The prompt utilized for process reward judgment integrates context reasoning and rigorous action validation.

Figure 8: Prompt template for Process Reward Model ensuring meticulous step-level evaluation in GUI agent RL.
Implications and Future Directions
The SSMA paradigm fundamentally enhances agentic RL sample efficiency, establishing a blueprint for online RL algorithms in high-latency environments. By maximizing action exploration per state and leveraging step-level evaluative signals, Android Coach enables scalable improvement of GUI agents with fixed interaction budgets. Future research may integrate advanced system parallelism to further accelerate wall-clock training, extend process reward modeling to arbitrary environments, and develop non-LLM verifier architectures to reduce reward assignment hallucinations.
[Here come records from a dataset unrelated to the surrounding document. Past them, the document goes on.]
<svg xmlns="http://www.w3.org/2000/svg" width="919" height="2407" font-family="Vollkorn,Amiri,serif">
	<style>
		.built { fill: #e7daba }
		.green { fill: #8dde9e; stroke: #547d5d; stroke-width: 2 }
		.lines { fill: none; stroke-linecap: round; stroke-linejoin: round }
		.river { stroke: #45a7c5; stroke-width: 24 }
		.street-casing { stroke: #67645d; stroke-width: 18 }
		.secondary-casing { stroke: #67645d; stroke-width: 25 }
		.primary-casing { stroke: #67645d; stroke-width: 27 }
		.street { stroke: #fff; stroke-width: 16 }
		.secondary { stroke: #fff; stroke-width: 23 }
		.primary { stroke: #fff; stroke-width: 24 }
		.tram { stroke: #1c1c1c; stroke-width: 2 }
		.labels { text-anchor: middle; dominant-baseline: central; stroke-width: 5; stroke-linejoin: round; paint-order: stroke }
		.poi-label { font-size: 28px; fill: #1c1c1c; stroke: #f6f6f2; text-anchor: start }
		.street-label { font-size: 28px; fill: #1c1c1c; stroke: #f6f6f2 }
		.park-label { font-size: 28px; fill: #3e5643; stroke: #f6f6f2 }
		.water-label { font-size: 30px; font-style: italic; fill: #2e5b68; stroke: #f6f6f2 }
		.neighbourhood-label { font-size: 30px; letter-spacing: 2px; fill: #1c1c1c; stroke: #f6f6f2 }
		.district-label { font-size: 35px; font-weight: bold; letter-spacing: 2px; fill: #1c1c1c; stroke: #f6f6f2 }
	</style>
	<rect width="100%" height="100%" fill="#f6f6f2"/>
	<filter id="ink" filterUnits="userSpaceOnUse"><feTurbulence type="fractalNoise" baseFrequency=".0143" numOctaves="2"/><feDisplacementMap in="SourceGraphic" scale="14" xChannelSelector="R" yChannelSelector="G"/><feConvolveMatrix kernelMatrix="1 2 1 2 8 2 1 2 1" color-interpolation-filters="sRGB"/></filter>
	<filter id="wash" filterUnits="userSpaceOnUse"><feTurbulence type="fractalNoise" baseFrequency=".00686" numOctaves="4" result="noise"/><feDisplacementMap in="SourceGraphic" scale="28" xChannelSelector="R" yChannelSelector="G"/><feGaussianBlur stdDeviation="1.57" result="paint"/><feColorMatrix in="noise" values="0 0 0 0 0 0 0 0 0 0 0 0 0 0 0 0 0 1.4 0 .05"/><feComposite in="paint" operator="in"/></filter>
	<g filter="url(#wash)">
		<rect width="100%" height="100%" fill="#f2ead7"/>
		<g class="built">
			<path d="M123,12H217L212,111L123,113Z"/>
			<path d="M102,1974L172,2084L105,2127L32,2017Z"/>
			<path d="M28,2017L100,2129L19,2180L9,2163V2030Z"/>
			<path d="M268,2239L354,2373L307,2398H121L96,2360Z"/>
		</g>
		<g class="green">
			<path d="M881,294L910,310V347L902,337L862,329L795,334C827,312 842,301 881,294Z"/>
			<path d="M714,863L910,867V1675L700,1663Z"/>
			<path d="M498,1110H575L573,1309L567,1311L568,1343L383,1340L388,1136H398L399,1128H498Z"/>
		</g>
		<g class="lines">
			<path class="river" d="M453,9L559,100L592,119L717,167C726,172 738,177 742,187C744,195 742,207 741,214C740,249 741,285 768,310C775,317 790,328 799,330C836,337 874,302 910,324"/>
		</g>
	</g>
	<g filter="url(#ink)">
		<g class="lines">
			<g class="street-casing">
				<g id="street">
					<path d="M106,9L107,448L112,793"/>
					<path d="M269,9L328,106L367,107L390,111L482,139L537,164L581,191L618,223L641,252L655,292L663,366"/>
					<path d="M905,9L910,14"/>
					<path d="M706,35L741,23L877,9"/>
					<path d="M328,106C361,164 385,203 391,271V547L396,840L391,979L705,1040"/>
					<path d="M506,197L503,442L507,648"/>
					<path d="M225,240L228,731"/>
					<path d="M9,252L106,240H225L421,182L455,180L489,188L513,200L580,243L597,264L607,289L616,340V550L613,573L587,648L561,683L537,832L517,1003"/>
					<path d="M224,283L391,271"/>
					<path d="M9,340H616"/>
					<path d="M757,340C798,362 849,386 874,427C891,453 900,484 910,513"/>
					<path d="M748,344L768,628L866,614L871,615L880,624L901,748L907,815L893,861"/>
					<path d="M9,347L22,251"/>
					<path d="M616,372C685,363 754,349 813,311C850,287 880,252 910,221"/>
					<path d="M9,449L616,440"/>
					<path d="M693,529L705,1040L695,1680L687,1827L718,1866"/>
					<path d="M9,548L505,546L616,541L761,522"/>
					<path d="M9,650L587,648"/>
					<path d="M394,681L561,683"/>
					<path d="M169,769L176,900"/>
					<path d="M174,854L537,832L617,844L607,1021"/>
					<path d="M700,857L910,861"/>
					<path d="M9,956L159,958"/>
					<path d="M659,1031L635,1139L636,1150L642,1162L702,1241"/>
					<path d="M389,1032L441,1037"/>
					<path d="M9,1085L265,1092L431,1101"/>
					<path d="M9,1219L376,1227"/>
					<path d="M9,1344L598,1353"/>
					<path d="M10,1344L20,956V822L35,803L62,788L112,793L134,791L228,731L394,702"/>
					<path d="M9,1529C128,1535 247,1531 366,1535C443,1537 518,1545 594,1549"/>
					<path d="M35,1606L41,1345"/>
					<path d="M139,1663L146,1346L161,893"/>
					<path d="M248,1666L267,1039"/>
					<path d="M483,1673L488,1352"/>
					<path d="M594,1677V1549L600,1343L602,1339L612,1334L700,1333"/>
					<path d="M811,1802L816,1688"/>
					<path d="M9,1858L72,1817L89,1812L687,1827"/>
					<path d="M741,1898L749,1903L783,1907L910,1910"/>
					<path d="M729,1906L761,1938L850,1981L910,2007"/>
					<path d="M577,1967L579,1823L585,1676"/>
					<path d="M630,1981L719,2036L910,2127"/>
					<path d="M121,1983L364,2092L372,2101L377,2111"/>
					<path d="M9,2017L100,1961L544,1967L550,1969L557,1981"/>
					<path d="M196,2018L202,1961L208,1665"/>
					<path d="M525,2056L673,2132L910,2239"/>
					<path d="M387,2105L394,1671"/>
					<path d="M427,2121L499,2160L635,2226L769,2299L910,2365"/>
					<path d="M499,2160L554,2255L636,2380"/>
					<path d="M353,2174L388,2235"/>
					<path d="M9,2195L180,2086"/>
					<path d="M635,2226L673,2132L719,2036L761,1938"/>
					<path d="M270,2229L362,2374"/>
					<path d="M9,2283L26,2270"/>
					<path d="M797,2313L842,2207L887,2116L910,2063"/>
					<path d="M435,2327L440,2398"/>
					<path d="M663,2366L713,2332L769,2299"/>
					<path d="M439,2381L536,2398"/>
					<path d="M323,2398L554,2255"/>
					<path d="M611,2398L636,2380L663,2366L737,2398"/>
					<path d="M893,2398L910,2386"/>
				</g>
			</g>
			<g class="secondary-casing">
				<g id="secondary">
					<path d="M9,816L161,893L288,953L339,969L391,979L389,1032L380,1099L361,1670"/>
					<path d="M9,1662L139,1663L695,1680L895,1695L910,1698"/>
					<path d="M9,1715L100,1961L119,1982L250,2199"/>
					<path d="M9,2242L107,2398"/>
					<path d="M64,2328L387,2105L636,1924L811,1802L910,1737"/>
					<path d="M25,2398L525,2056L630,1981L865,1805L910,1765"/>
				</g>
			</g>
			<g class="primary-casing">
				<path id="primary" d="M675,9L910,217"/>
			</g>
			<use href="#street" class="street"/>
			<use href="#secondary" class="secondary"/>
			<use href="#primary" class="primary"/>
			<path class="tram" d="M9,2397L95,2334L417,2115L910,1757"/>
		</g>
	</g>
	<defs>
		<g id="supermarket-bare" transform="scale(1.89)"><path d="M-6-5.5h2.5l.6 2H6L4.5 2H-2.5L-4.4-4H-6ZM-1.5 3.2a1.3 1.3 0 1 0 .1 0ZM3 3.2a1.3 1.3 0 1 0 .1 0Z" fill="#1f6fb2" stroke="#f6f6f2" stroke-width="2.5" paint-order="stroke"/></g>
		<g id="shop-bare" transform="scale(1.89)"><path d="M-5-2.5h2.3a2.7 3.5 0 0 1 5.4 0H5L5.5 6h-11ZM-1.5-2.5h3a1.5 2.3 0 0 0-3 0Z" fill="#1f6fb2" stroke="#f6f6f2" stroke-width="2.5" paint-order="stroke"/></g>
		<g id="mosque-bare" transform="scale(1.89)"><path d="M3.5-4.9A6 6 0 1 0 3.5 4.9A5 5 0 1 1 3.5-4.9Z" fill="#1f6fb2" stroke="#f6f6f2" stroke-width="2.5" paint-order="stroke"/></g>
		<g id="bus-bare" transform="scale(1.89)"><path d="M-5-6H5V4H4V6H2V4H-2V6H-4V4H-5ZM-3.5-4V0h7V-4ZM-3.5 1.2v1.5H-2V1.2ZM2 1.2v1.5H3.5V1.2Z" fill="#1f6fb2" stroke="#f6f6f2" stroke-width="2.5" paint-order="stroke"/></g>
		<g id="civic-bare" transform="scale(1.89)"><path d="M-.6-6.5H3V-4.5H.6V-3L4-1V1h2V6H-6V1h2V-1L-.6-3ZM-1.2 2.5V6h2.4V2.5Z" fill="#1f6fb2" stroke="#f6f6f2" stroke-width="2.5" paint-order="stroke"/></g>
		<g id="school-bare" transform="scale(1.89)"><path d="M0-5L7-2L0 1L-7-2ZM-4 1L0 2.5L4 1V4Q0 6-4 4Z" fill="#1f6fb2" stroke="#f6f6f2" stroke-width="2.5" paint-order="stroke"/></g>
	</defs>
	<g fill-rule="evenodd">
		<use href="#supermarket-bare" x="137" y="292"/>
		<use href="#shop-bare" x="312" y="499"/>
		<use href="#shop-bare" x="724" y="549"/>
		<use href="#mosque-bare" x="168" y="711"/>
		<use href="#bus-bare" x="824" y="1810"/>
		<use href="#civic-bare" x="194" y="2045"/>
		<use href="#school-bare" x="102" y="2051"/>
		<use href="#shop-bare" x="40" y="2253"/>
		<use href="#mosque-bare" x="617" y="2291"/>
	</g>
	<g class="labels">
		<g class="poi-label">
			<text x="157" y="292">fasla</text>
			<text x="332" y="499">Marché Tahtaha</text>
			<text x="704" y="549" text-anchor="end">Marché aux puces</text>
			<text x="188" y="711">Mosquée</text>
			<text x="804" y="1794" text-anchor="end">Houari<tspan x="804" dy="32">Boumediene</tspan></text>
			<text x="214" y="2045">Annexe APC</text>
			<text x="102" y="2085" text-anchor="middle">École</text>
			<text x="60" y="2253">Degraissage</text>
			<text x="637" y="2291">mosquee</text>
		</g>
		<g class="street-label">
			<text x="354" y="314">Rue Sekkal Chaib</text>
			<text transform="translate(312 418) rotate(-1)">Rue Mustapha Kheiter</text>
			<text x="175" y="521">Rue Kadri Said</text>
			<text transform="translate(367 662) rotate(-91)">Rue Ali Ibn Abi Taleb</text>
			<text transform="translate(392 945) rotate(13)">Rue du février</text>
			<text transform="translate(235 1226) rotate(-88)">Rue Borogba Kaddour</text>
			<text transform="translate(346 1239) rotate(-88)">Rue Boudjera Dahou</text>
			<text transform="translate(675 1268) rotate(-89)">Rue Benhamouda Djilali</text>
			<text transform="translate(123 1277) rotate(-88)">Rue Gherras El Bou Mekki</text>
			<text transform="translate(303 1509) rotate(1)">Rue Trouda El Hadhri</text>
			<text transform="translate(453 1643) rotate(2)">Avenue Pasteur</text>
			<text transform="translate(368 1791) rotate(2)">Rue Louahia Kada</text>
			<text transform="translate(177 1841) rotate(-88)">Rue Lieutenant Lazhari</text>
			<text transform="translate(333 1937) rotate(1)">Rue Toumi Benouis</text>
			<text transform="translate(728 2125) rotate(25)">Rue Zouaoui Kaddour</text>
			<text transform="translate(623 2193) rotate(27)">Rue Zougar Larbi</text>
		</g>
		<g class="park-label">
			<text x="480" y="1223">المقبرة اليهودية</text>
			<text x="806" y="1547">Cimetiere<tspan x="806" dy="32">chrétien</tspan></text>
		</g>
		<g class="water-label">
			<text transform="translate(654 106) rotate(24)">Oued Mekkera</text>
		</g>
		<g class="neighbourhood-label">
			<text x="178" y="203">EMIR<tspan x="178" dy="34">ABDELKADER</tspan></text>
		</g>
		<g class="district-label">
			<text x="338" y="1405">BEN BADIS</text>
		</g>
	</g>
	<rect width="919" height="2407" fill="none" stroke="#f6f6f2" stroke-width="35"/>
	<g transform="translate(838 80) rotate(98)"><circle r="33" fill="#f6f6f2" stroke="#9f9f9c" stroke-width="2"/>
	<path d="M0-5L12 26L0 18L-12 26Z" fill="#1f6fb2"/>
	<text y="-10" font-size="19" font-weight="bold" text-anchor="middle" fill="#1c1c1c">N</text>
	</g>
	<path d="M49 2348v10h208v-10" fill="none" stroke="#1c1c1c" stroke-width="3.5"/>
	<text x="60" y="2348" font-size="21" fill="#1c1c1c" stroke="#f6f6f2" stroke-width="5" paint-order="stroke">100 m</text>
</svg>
From a theoretical standpoint, the leave-one-out advantage formulation can be generalized to broader actor-critic domains, and the process reward principle paves the way for more granular credit assignment in sequential decision-making tasks.
Conclusion
Android Coach presents a robust and efficient RL training framework for GUI agents, leveraging Single State Multiple Actions to maximize sample efficiency and performance within the constraints of expensive emulator interactions. The integration of process rewards and leave-one-out advantage estimation ensures reliable guidance and stable convergence. Experimental validation confirms significant improvements over prevailing RL baselines—both in agentic success and training efficiency—making Android Coach a compelling paradigm for scalable, online reinforcement learning in GUI interaction environments (2604.07277).